Besides HA, dermal fillers are also made of the following materials:

  1. Collagen: Collagen can be extracted from bovine, porcine and even human sources. Just like HA fillers, collagen implants are used to treat many aesthetic issues. For example, superficial injections of collagen fillers can help to soften the appearance of scars and wrinkles, while deep dermal injections can help to correct deep-set creases and facial contours. They can also be mixed with polymethylmethacrylate (PMMA) or other gel carriers for enhanced aesthetic improvements.
  2. Polymethylmethacrylate (PMMA): Polymethylmethacrylate (PMMA) is actually a polymer of acrylic. PMMA-based fillers exist as non-absorbable microspheres that will encourage the fibroblasts to encapsulate each PMMA microparticle, synthesize newer collagen fibers via neocollagenesis, and increase tissue volume via fibroplasia. An example of a PMMA filler is Artefill, which is the only PMMA-based filler that is approved by the FDA for use in correcting acne scars and nasolabial folds. It is made of PMMA microbeads that are uniformly suspended in bovine collagen. However, the original version of Artefill was infamous for its high rate (up to 2.5%) of post-injection granulomas. Patients must undergo skin testing prior to receiving Artefill injections to reduce the risk of allergic reactions associated with the bovine collagen. Compared to HA-based fillers that only offer non-permanent results, Artefill delivers permanent aesthetic enhancements, so they require surgical removal should there be any health complications or need for correction.
  3. Calcium Hydroxylapatite (CaHA): Calcium hydroxylapatite is a completely synthetic compound that shares a similar structure to bones and teeth. As of now, Radiesse is the only CaHA-based filler that is approved for use by the FDA. 30% of the product consists of CaHA microspheres that are suspended in an aqueous gel carrier, which makes up the remaining 70% of the product. Since it is synthetic and non-immunogenic, patients do not need to undergo skin patch tests. Once injected, the filler corrects aesthetic issues like moderate wrinkles and skin folds, with the corrective results lasting for about a year. Radiesse can also be used to correct facial lipoatrophy in patients with advanced Human Immunodeficiency Virus (HIV) infection.
  4. Poly-L-lactic Acid (PLLA): Just like PMMA fillers, PLLA implants are made of absorbable polymers that encourage the fibroblasts to regenerate healthier and stronger collagen fibers. Physicians are advised to give multiple iPLLA filler injections for optimal outcomes, which should last for approximately 2 years. However, the administration of a PLLA implant may result in the delayed formation of palpable nodules. A five-year prospective research study conducted by Woerle et al. among 300 patients demonstrated that the incidence of nodule formation is well below 1% if the filler is injected with proper handling of the vials, adequate dilution, a longer hydration time, and the addition of lidocaine. As of yet, Sculptra is the only FDA-approved PLLA-based implant that can be used for the treatment of facial lipoatrophy in HIV patients.

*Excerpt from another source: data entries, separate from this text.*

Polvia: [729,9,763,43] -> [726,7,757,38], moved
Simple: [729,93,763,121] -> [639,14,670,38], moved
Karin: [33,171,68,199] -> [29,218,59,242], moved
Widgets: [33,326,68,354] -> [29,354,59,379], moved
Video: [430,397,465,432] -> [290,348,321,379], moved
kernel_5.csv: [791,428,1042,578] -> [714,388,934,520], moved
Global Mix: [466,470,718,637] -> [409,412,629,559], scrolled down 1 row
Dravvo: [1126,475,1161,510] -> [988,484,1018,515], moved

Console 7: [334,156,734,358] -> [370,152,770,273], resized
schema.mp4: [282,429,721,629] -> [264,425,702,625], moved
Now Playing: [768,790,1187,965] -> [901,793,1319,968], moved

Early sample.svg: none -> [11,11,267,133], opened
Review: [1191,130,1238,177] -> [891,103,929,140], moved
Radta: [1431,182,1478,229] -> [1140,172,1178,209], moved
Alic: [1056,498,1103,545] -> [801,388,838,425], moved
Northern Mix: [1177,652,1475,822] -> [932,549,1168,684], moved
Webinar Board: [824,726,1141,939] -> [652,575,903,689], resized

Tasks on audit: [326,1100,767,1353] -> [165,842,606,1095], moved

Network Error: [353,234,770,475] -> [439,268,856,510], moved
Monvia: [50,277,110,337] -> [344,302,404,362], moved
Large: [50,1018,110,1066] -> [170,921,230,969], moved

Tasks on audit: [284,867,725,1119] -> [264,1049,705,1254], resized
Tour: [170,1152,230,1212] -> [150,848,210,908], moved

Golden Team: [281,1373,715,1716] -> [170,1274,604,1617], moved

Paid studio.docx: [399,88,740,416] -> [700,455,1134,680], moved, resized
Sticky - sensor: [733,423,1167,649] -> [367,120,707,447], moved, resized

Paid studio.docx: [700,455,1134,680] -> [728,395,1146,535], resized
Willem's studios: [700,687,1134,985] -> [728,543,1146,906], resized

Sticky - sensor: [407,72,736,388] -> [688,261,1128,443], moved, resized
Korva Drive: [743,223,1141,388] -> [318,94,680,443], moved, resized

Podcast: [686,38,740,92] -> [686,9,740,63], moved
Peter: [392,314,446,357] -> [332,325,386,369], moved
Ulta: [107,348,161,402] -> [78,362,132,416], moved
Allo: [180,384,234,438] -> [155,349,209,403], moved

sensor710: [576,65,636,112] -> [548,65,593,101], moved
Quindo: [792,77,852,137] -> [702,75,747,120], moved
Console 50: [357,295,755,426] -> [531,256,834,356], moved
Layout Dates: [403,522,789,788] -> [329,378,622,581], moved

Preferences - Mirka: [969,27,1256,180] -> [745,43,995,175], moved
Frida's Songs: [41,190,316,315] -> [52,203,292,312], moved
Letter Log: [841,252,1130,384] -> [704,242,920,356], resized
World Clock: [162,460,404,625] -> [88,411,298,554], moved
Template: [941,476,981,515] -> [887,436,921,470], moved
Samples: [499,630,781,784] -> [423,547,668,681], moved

Besides the types of fillers listed above, there are other less common types of dermal fillers, such as dextran particles, autologous fat transfer, polycaprolactone, agarose gel, and polyacrylamide gel.


As stated earlier, HA is a naturally-occurring molecule that helps to maintain the health and functionality of skin. Hyaluronic acid molecules that are harvested for cosmetic purposes must be reticulated and stabilized with chemical cross-linking agents, such as 1,4-butanediol diglycidyl ether (BDDE). This important step allows HA fillers to resist premature degradation and provide durable aesthetic results once they are injected into the problematic areas.

Due to vast technological developments, these HA fillers are manufactured with varying degrees of strength and properties that address a wide range of aesthetic issues. Non-HA implants also have their own advantages, including the ability to promote collagen synthesis in the body via neo-collagenesis and a longer residence time. Aestheticians should discuss available treatment options with their patients and carefully choose the most suitable dermal filler on the basis of a patient’s skin conditions, budget, and desired outcome(s).